Bizzat ASDER Genel Başkanı Nevzat Tarhan’ın açıklamalarına göre 15 Temmuz gecesi sokağa 1000’in üzerinde çoğunluğunun emekli astsubay ve teğmen olduğu kişiler sahaya inmiş ve İslamcı/Türkçü Faşist AKP rejimi lehine müdahalede bulunmuşlardır. Aynı zamanda ASDER üyelerinin çoğu, İslamcı faşist Adnan Tanrıverdi ile SADAT’ın kurucu üyelerindendir, ama bundan önce, 2011’de Adalet Savunanlar Stratejik Araştırmalar Merkezi (ASSAM) kurulmuştur. ASSAM’ın kuruluş bildirisinde belirttiği üzere TC’nin kuruluşundan itibaren Batı’ya dönük bir eksende ilerlemesi ve İslam medeniyetlerine sırtını dönüp onları bir tehdit olarak görmesini eleştirmekte ve “İslam dünyasından yabancılaşan” TC’nin Batı güdümlü olmamasını ve İslamcı temelde dış ilişkiler kurulmasını arzulamaktadır. Keza ASSAM’ın kurulma ideolojisi ASRİKA fikrine dayanmaktadır; ASRİKA projesi, Müslüman ülkelerin tek bir bayrakta toplanmasını, isminin ‘’İslam Ülkeleri Konfederasyonu’’ olmasını, başkentinin İstanbul, anadili Arapça olmasını ve hukukunun şeri hukuk olmasının belirlendiği, halihazırda anayasası bulunan bir çalışmadır. ASRİKA bununla ilgili her sene kongreleri düzenlenen ve bu kongrelerin aynı zamanda içlerinde çeşitli Büyükşehir Belediyeleri, THY gibi büyük şirketler ve İslamcı rejimin temsil ettiği burjuvazinin önemli sponsorları da olmaktadır. Yani anlayacağınız üzere, İslamcı faşist Adnan Tanrıverdi ve üyeleri, aleni bir şekilde, AKP-MHP faşist rejimin destekleyicisi bürokratlar, para destekleri alarak da İslamcı bir devleti kurmak için yapılan projeleri desteklemektedir. İçerisinde eski TSK subay ve astsubaylarının da bulunduğu ASRİKA aleni bir biçimde Cihadı istediğini belirtmiş ve bunun için örgütlenen uluslararası bir proje olmuştur.
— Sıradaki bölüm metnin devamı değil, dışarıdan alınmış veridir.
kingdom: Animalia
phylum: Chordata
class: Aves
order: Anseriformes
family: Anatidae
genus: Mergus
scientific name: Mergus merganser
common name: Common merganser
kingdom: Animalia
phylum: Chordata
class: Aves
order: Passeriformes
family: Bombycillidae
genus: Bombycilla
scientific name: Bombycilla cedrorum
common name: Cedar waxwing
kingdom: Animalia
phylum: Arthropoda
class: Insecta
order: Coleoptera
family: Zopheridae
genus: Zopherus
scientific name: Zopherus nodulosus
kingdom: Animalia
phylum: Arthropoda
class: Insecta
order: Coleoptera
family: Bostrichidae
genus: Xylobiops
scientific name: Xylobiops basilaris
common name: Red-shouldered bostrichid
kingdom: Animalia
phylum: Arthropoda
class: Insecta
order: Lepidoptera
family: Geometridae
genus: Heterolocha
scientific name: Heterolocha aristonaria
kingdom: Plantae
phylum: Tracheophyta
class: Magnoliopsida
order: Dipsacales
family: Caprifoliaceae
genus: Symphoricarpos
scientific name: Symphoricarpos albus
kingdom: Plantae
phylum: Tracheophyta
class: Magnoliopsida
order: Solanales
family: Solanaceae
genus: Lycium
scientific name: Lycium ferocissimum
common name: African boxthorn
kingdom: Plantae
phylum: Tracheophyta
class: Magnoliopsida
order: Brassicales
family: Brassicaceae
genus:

SADAT Tek Başına Okunmamalıdır

Anlayacağınız üzere SADAT birçok farklı şirket, dernekle iç içe geçmiş, ilişkileri olmuş ve İslamcı faşist AKP-MHP’nin önderlik ettiği rejim ile de birçok noktada benzer hatta aynı denebilecek ilkeleri paylaşmakta ve hayata geçirmeye çalışmaktadır. Keza Tanrıverdi, aslında İslamcı faşist rejimin temsilcilerinin, şeriat ekseninde tasavvur ettikleri dünya için bürokrasinin ve askeriyenin her alanında kadrolaşması ve hatta devletin aygıtlarını ve bütün bürokrasiyi İslamcı ideoloji temelinde yeniden dizayn etmek ve İslam ekseninde bir ordu oluşturmak için, Başkanlık sisteminin gelmesi veya Harp Okullarının MSB bünyesine alınması gibi yapılan birçok askeri ve bürokratik değişiklikleri de bizzat üstlenmektedir.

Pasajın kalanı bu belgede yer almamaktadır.